With 2013 behind us, it is the perfect time to look ahead at what the year of 2014 has in store for the automobile industry. As modern vehicles continue to evolve every year, there are imminent changes on the horizon for companies, vehicles and even individual features. On both the large and small scales, 2014 will usher in new additions, as well as the demise of some things in the automotive world.
In With the New
Each and every year, the automotive audience waits eagerly for the newest vehicles and news. First of all, the upcoming year will see the resurgence of diesel-powered vehicles and producers beginning to focus on rolling them out. With a stronger performance than its more common counterparts, diesel engines will have drivers thinking that their vehicles could double as power systems once again.
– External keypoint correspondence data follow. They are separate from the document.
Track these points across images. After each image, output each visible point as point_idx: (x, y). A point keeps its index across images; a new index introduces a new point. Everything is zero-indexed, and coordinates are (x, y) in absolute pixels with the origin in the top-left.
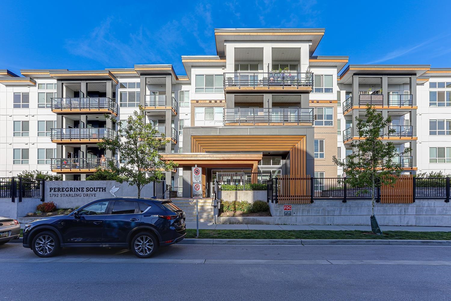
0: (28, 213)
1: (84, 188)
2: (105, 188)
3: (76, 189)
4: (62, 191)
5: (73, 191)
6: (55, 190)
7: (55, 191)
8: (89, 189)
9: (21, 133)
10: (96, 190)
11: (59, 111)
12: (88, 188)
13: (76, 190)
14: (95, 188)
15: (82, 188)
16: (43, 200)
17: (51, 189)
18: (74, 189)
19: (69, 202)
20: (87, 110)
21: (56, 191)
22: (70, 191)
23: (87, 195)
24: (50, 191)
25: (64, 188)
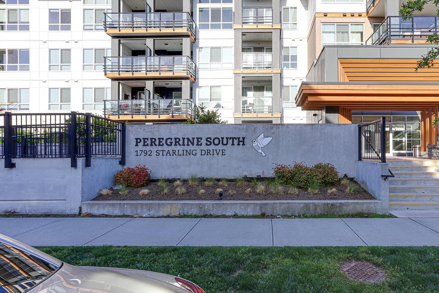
0: (101, 190)
1: (201, 139)
2: (244, 138)
3: (186, 140)
4: (159, 145)
5: (180, 145)
6: (145, 142)
7: (146, 144)
8: (212, 141)
9: (60, 66)
10: (225, 142)
11: (116, 31)
12: (211, 139)
13: (186, 143)
14: (223, 138)
15: (198, 139)
16: (122, 162)
17: (139, 141)
18: (181, 140)
19: (173, 167)
20: (156, 31)
21: (148, 145)
22: (176, 145)
23: (208, 152)
24: (137, 145)
25: (163, 139)
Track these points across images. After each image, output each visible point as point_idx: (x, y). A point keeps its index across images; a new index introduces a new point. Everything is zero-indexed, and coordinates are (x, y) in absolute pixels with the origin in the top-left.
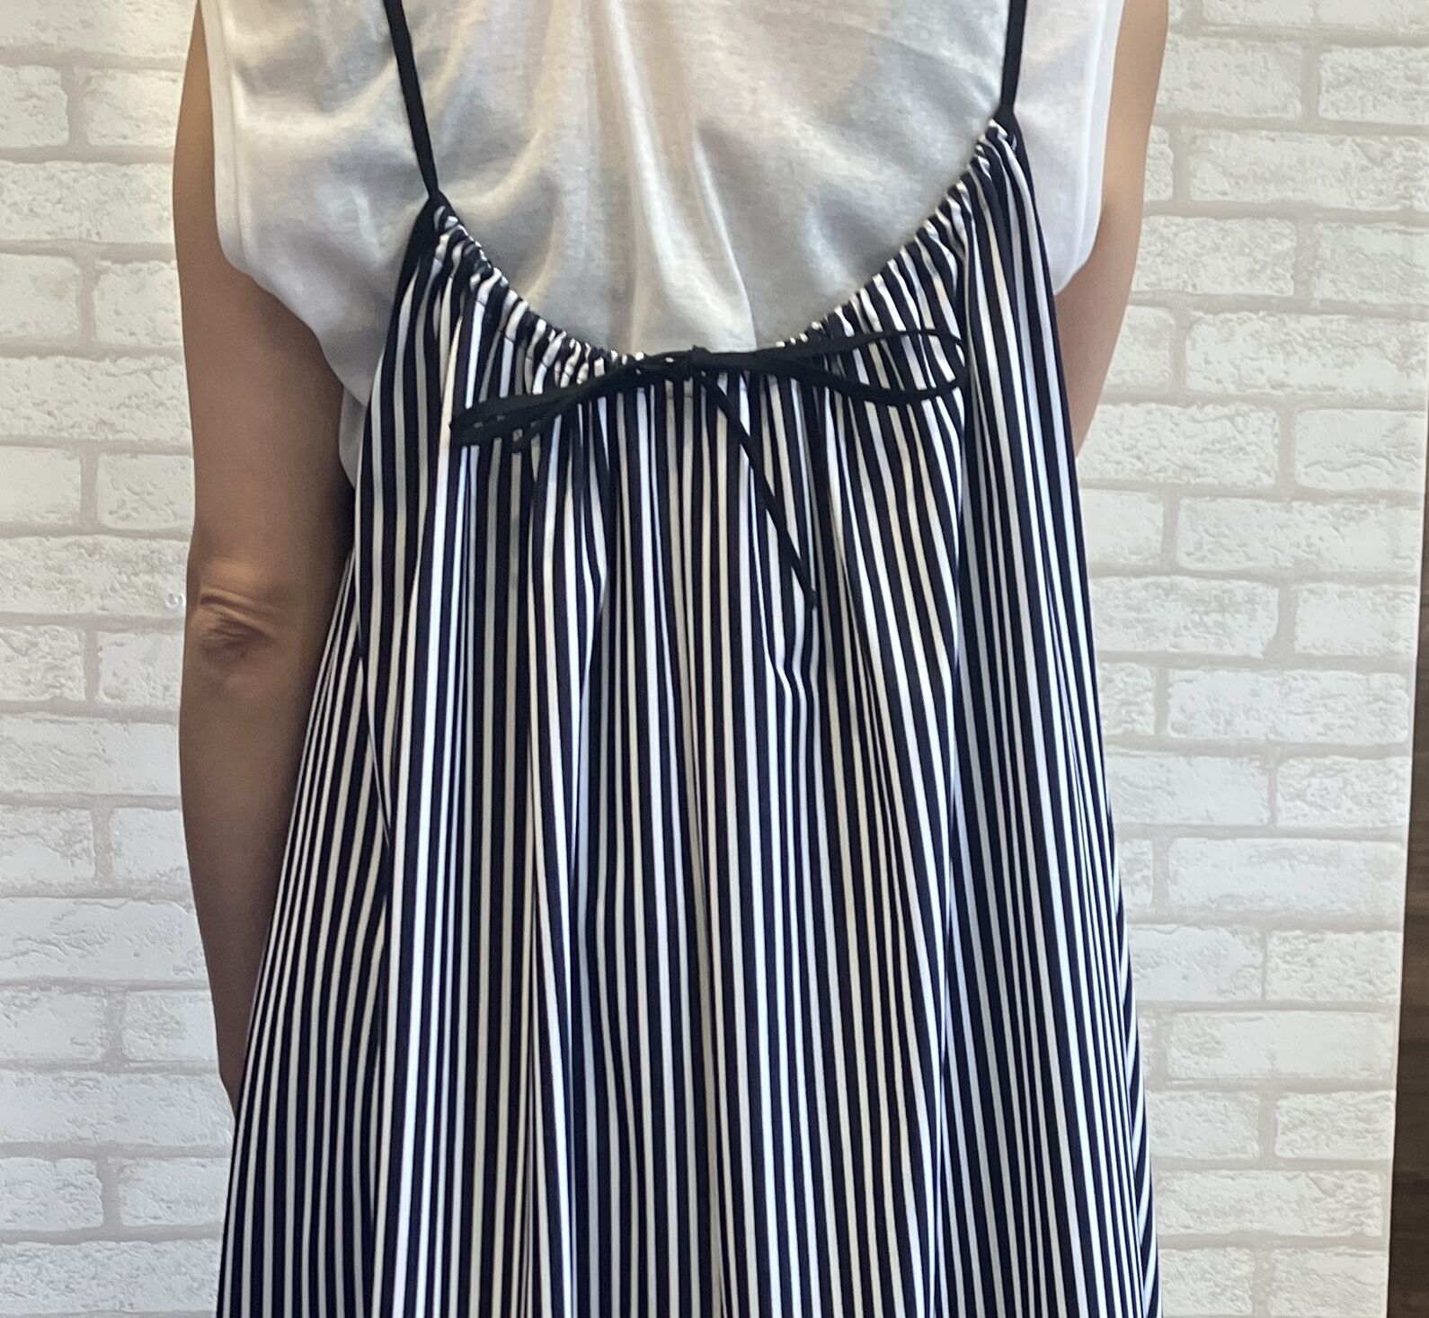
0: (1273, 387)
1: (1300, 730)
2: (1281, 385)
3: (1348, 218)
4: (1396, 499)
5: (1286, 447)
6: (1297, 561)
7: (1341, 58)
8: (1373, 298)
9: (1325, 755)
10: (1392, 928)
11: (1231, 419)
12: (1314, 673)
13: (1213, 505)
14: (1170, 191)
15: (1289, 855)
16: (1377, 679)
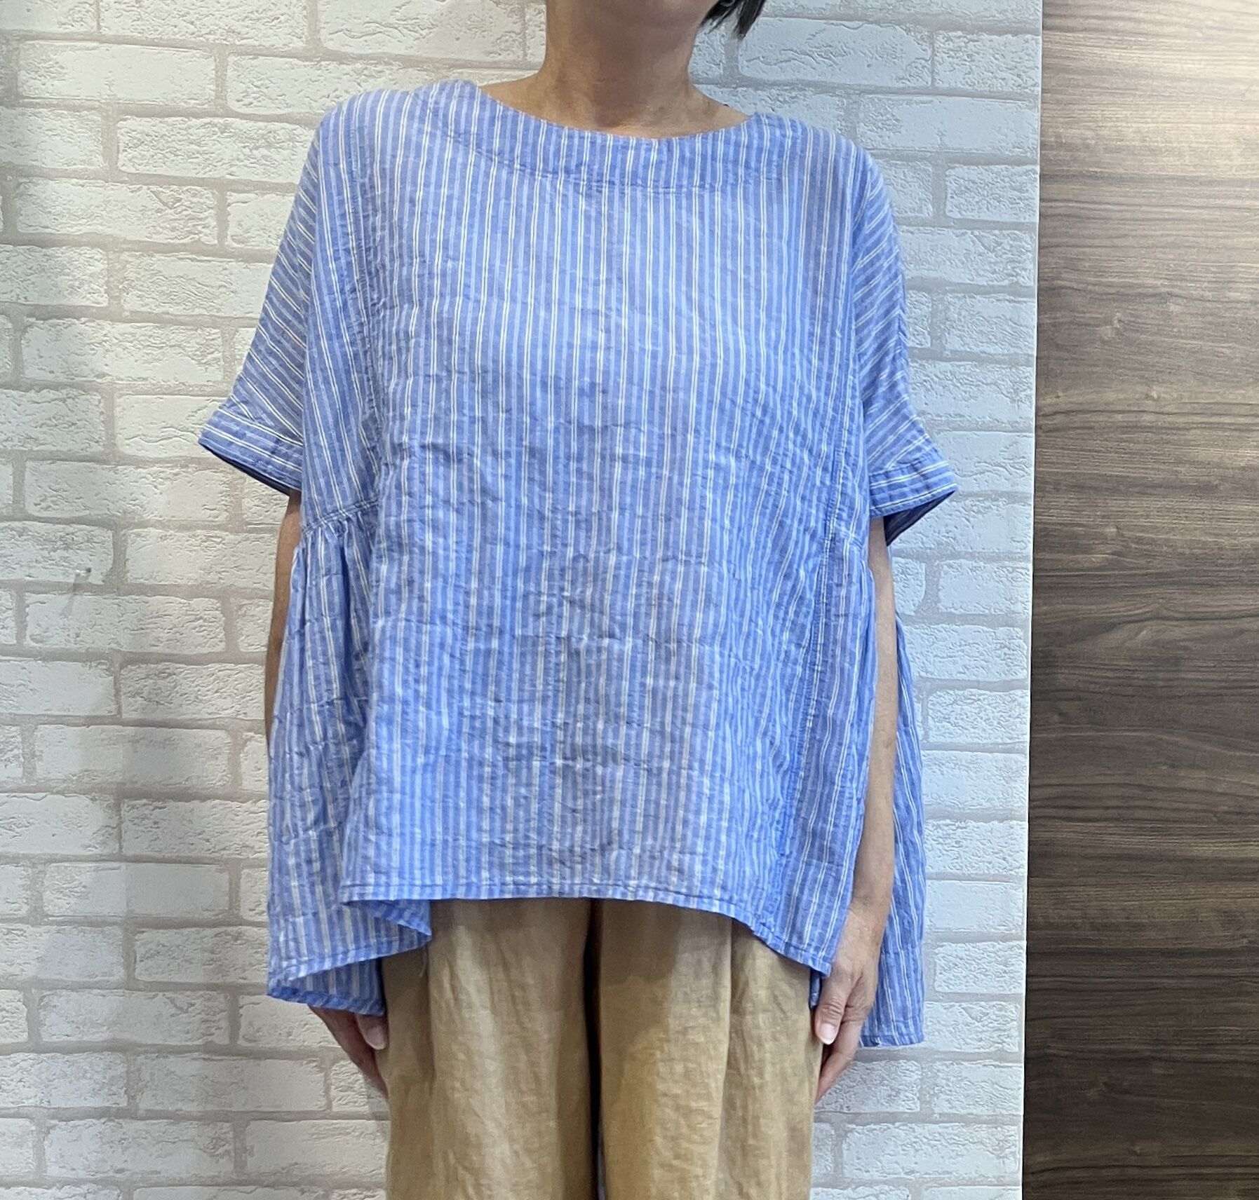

Another major addition in 2014 will be an entire manufacturer to the forefront—Qoros. Although it is based in China, Qoros is an international producer that appears ready to break into the market with a sedan and crossover model. One more large-scale trend in 2014 will be collaboration between manufacturers. With Hyundai and Kia already set to build another plant together, we may also see joint efforts from GM and Ford, Toyota and Subaru, as well as others.
On a slightly smaller scale, the new year will see even more smart cars. It will be difficult to find a new car that doesn’t talk to you, or at you, either with actual words, like Siri reading your messages, or with noises, like that annoying beep when you get too close to an object. Even more advanced are the semi-autonomous vehicles that can perform some functions on their own, such as blind-spot detection and emergency breaking.
Out With the Old
Just as new things will be introduced on the macro and micro scale, so will some old things be on the decline. For instance, 2014 will witness the exodus of Mitsubishi as it follows the trend of manufacturers leaving the US market. Additionally, Toyota will be abandoning the Scion in the upcoming year as the manufacturer is giving dealers the option to not sell Scion products, as well as revealing that there will be no new Scion models coming in the near future. Another major trend of 2014 will be the loss of support for ethanol as fuel. Along with the rise of domestic oil production, the potential negative consequences on farming and food supply are encouraging a drop-off in the popularity of ethanol.
Some smaller trends, such as the fallout of several regular vehicle features, will also come in 2014. First of all, the CD player will begin to die out this year. Although it will be some time before we see the CD player become completely extinct, the popularity of XM radio and the ability to connect smartphones with personal music to vehicles are certainly making CD players a thing of the past. Manual hand brakes will also fade away in 2014; with the introduction and increase of the electronic emergency brake, manufacturers are beginning to leave out the old-fashioned hand brake.
Thanks to the emergence of advanced automatic gearboxes, manual transmissions will no longer be the preferred method for better fuel economy. Since carrying just one transmission option will be cheaper for manufacturers, the manual transmission will be trending downward in the upcoming year as it is supplanted by its automatic counterpart. Finally, and perhaps most disturbing, the trend of vehicles that consumers cannot work on themselves will be at large in this new year. Due to the fact that dealers and manufacturers don’t want people doing their own maintenance on vehicles, items like plastic panels are becoming more prevalent in new models to make it hard for anyone but the automakers to get to certain components, such as the engine.